The world’s been looking a bit shabby lately…
Here’s six quick and easy ways to make the world a better place:
1) Do some surveys for charity! After you sign up you can do quick surveys that will contribute .50 per survey to the charity of your choice.
2) Amazon Smile. If you’re shopping anyway (hello, addicted to Amazon) you might as well sign up to Amazon Smile, who will contribute 0.5% of your purchase to the charity of your choice.
3) Ask for donations for your birthday instead of gifts. I just signed up to www.charitywater.org and aim to raise $38 (my age if you MUST know this July) and I will do 38 push-ups on camera if I make it to my goal. That gives one person access to clean water – 100% of proceeds go to the water project and they will send me an update after 3 months of my donation, and a final conclusion about 15 months after that.
4) Plant a flower. Or a herb. Or a fruit. Or a vegetable. Making your own yard a prettier place not only benefits you but anyone who happens by. (Not to mention the bees and those pretty butterflies…)
5) Have compassion for yourself. Once you’re filled up with love its hard to keep it from spilling on others.
6) Donate old clothes to charity.
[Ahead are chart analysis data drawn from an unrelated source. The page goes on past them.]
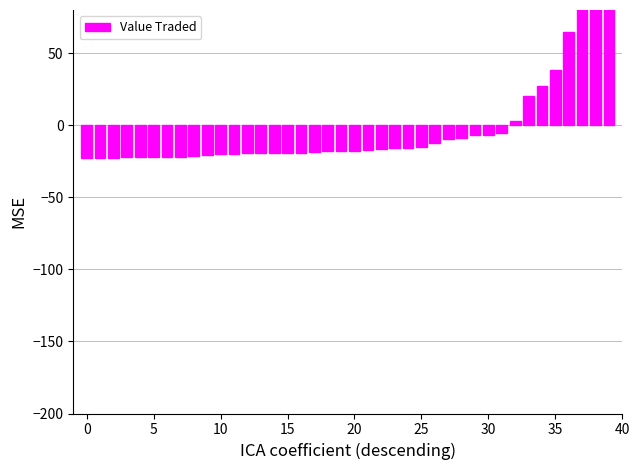

What is the difference between the maximum and second lowest values?

197.9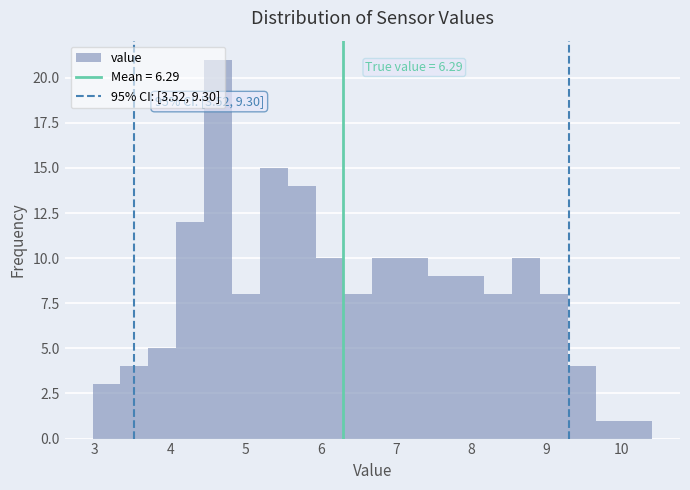

Around what value on the x-axis is the tallest bar? Give the approximate position of its centre, as read against the axis.

4.6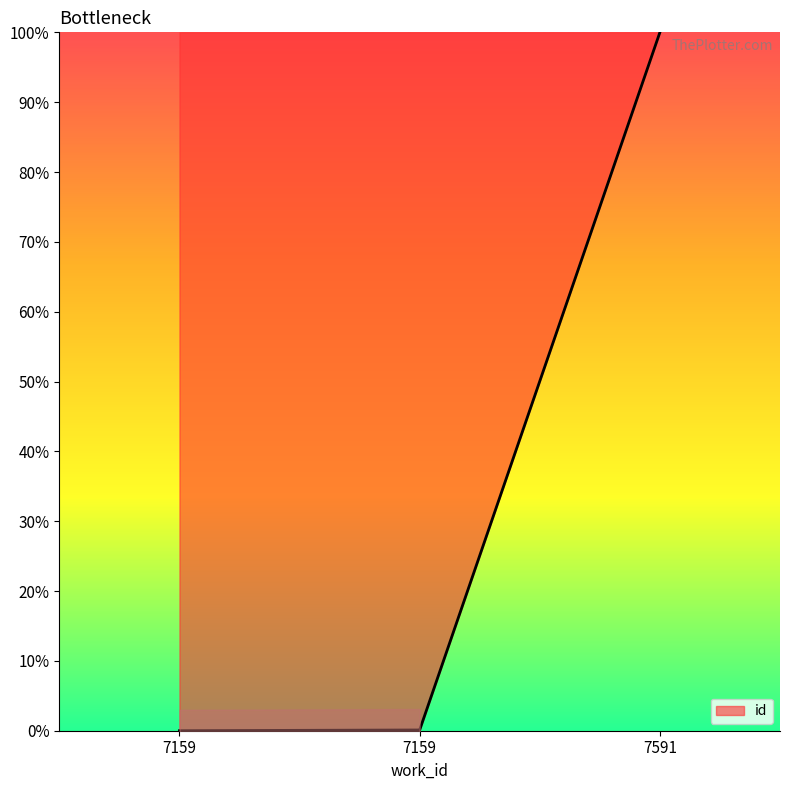

At which category does the chart reach its peak across all series?

7591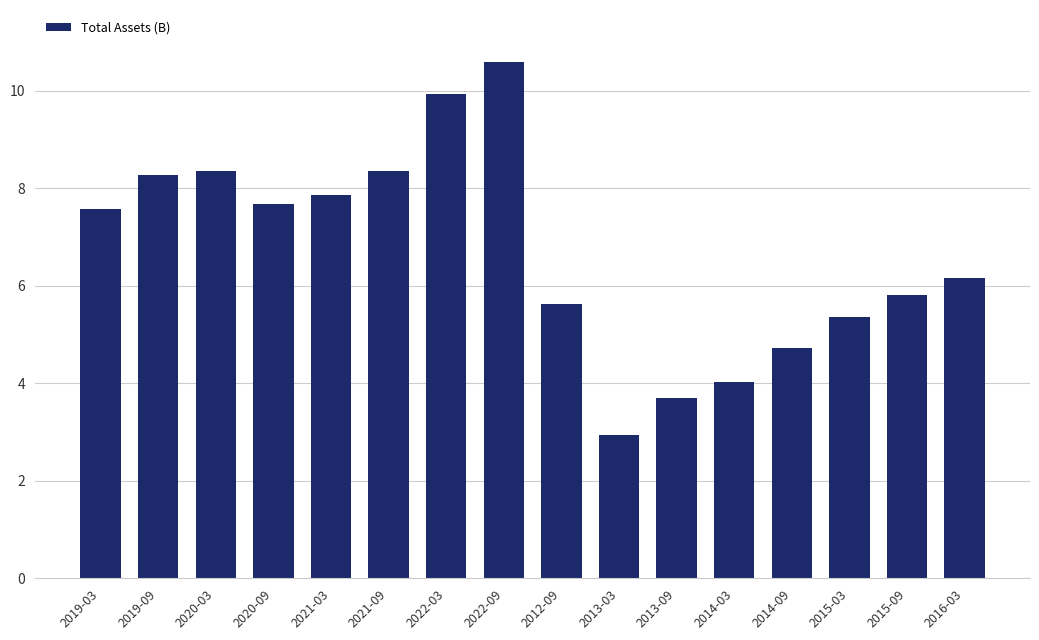

What position from the left is 2021-09?

6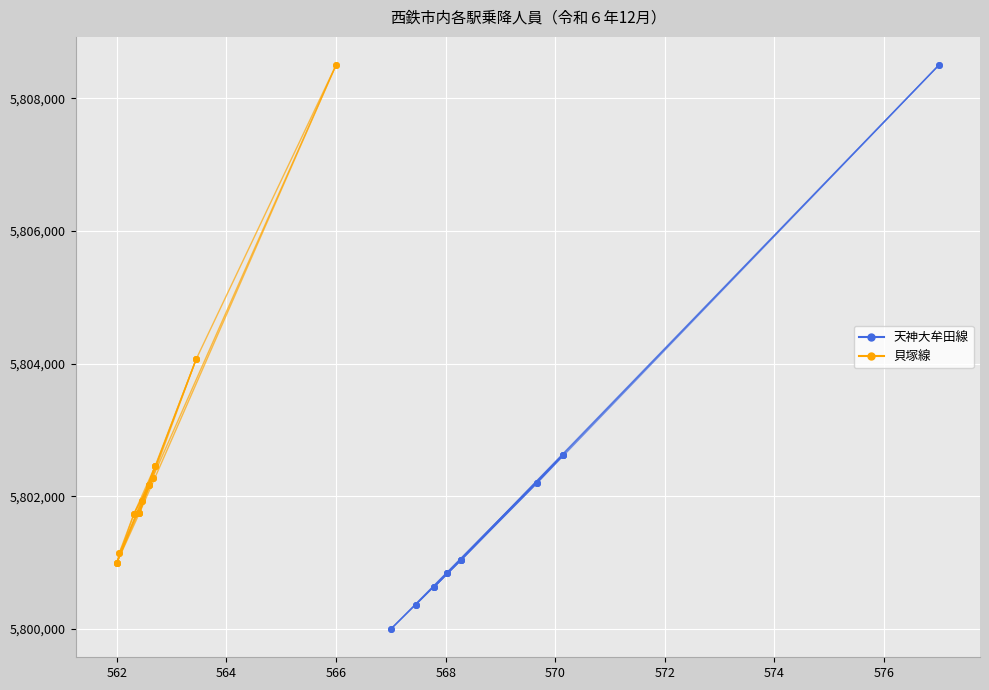

At 560, list the series in order from smallest to largest.

天神大牟田線, 貝塚線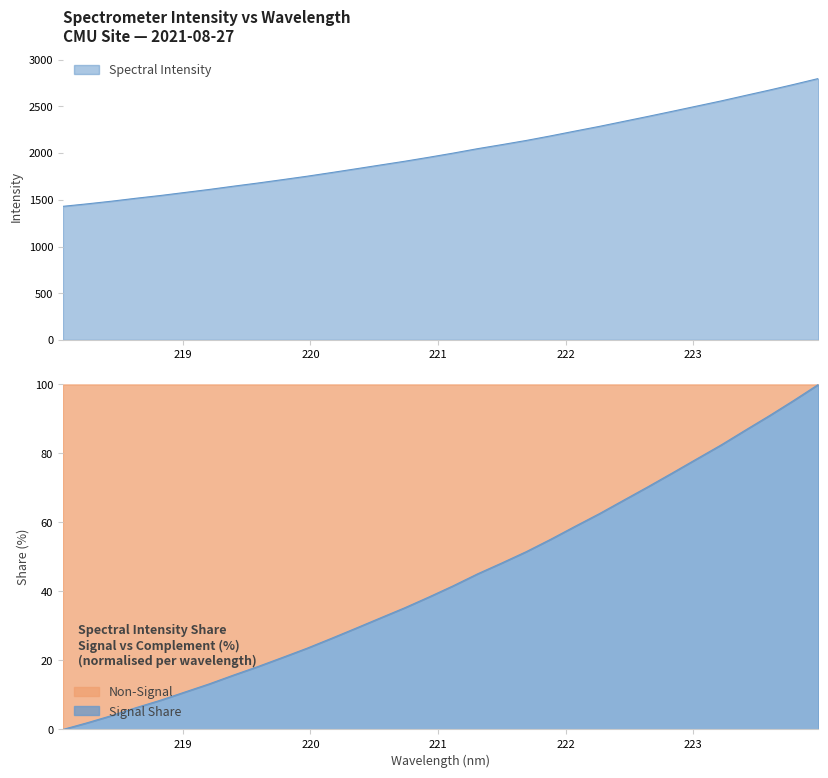

Reading left to right, transcribe all the data shown in this chart.

218.0596=1430.2	218.2508=1456.9	218.442=1485.4	218.6332=1516.8	218.8244=1546.2	219.0156=1578.7	219.2067=1611.1	219.3979=1646.2	219.589=1680.0	219.7801=1715.8	219.9712=1752.2	220.1623=1791.3	220.3533=1831.4	220.5444=1872.0	220.7354=1912.3	220.9264=1955.3	221.1174=2000.0	221.3083=2047.3	221.4993=2090.7	221.6902=2135.4	221.8812=2184.4	222.0721=2235.8	222.263=2286.1	222.4538=2339.7	222.6447=2393.1	222.8355=2447.8	223.0264=2503.3	223.2172=2558.6	223.408=2617.6	223.5987=2675.7	223.7895=2736.3	223.9802=2798.9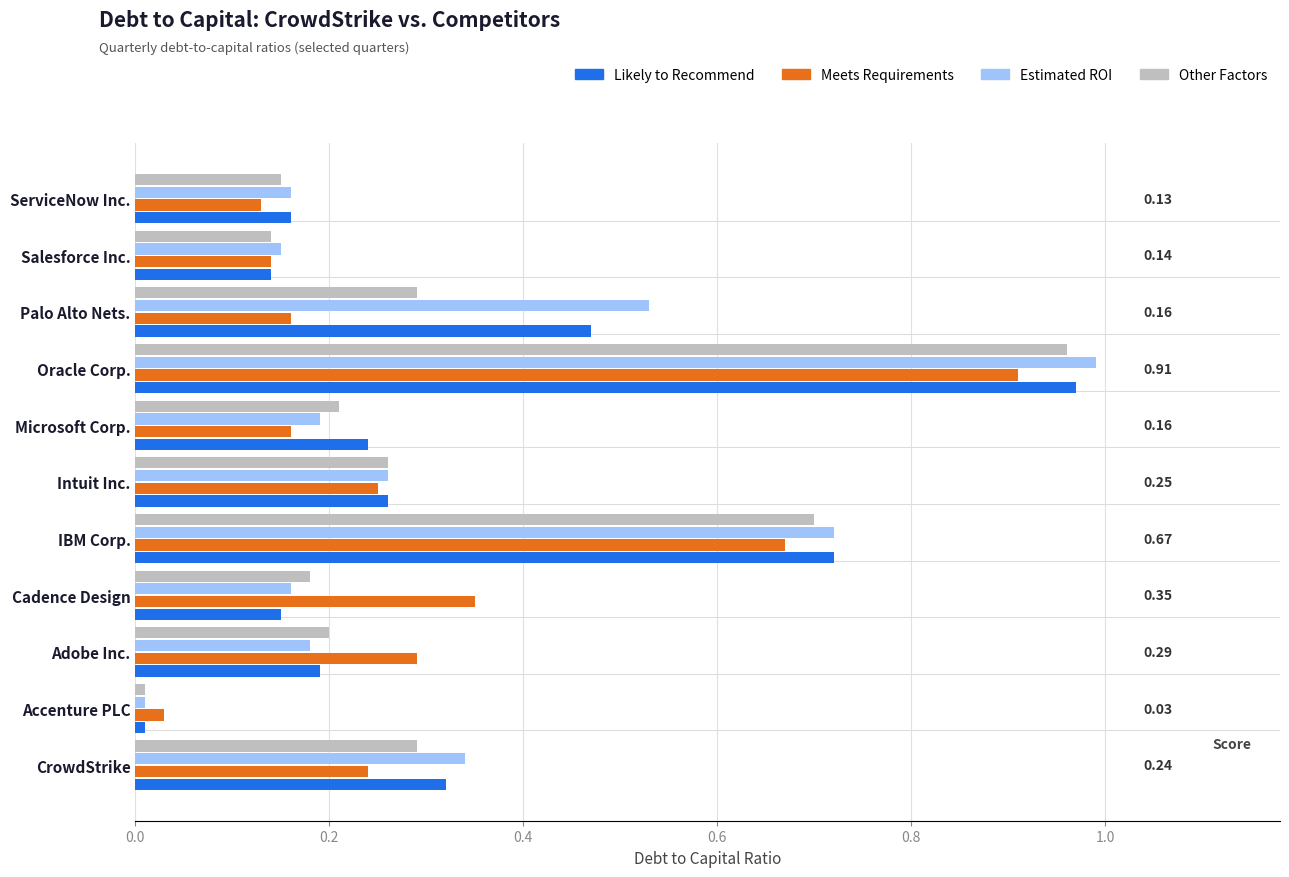

What are all the series names shown in the legend?

Likely to Recommend, Meets Requirements, Estimated ROI, Other Factors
You don’t THROW OUT old clothes do you!? No, no no! There’s always people who will need used clothing at a discounted price. Like ME, ha ha. Just kidding. Not really. I especially love buying used jewelry. You go ahead and pay $40 for that necklace. I’ll buy it from the second hand shop in three years when you’re bored of it for #5. I’m cool with that. Think about donating some socks too, apparently the homeless need socks more than anything else.
*You can also donate used dog leashes, collars, food dishes, and yoga mats to animal shelters for an easy ‘feel good’ errand.*
7) There’s usually a bin for food banks at your local grocery store, it doesn’t take a lot of money or effort to buy an extra jar of peanut butter and drop it in on your way by.
Feeling good yet? Did you know some studies that look at brain activity when people are giving show the same areas lighting up as when we do drugs and eat chocolate? It’s true. That good feeling isn’t just in your head. Well, it is, but it’s real.
Next time you’re feeling down, look around to see what you can do for someone else. You’ll be pleasantly surprised by, well, the pleasant feelings that arise.
“To laugh often and much, to win the respect of intelligent people and the affection of children, to leave the world a better place, to know even one life has breathed easier because you have lived, this is to have succeeded.” Ralph Waldo Emerson.